Exercise directions
All lines of the entries with "Once" in them must be listed.

(Excerpts from a dataset)
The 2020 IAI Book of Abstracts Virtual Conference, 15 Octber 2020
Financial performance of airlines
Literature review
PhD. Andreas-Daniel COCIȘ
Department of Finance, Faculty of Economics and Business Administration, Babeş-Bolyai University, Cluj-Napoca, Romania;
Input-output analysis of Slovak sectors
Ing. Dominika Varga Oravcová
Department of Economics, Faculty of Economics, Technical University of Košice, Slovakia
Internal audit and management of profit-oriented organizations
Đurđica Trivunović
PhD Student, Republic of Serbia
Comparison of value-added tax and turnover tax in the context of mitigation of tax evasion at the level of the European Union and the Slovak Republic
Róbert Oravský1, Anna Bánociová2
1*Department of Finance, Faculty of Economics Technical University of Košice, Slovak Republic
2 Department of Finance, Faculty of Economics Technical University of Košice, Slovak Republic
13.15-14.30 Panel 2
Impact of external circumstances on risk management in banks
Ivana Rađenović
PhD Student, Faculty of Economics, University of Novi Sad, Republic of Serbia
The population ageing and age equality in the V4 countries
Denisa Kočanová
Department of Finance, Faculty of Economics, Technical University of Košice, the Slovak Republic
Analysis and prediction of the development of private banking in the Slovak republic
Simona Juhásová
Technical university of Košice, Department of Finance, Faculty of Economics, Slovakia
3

--

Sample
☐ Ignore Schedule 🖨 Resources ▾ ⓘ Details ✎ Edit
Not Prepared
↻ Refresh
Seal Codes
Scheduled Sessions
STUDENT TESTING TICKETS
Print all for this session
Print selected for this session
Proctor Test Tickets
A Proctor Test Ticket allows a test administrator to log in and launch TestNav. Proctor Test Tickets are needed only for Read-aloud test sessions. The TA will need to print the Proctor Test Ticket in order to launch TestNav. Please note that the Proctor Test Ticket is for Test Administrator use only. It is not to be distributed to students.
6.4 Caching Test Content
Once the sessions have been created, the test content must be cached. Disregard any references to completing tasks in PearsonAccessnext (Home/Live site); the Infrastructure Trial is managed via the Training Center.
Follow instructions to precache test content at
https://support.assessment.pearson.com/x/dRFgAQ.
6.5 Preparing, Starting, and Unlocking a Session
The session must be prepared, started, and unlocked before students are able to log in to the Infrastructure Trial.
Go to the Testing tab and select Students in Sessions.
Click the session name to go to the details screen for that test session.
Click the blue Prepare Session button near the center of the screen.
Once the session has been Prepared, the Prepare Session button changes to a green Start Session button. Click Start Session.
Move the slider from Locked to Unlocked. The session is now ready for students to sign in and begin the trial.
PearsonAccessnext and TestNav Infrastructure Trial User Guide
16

Solution for this exercise
Once the sessions have been created, the test content must be cached. Disregard any references to completing tasks in PearsonAccessnext (Home/Live site); the Infrastructure Trial is managed via the Training Center.
Once the session has been Prepared, the Prepare Session button changes to a green Start Session button. Click Start Session.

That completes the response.